= WHAT THE EXERCISE ASKS =
When you copy from the entries that follow, take only the lines from the one with "Table 2. Calculation" down to the one with "Fig. 6 THz wave", keeping both ends and dropping every picture.

= TASK MATERIAL =
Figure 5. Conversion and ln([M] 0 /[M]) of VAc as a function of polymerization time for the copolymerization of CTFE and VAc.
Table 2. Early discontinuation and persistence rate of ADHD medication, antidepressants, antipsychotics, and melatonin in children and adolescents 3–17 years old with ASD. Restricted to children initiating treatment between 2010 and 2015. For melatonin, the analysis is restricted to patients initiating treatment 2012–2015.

--

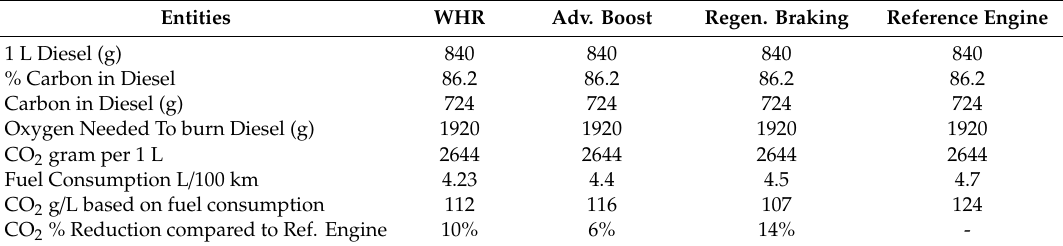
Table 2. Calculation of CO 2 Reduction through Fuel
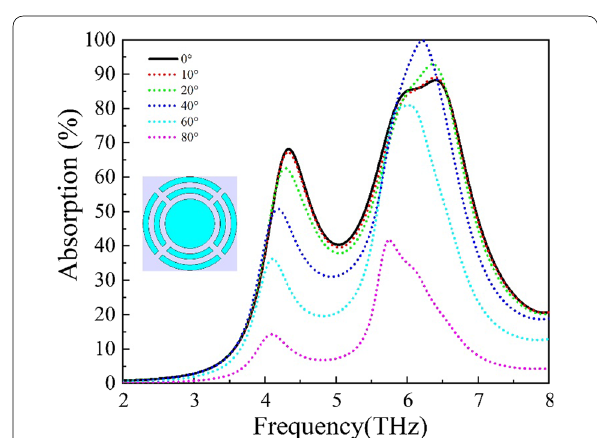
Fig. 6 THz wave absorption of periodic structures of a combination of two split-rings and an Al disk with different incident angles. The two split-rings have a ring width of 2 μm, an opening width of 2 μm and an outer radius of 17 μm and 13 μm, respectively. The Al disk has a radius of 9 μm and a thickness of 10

= SOLUTION TO THE EXERCISE =
Table 2. Calculation of CO 2 Reduction through Fuel
Fig. 6 THz wave absorption of periodic structures of a combination of two split-rings and an Al disk with different incident angles. The two split-rings have a ring width of 2 μm, an opening width of 2 μm and an outer radius of 17 μm and 13 μm, respectively. The Al disk has a radius of 9 μm and a thickness of 10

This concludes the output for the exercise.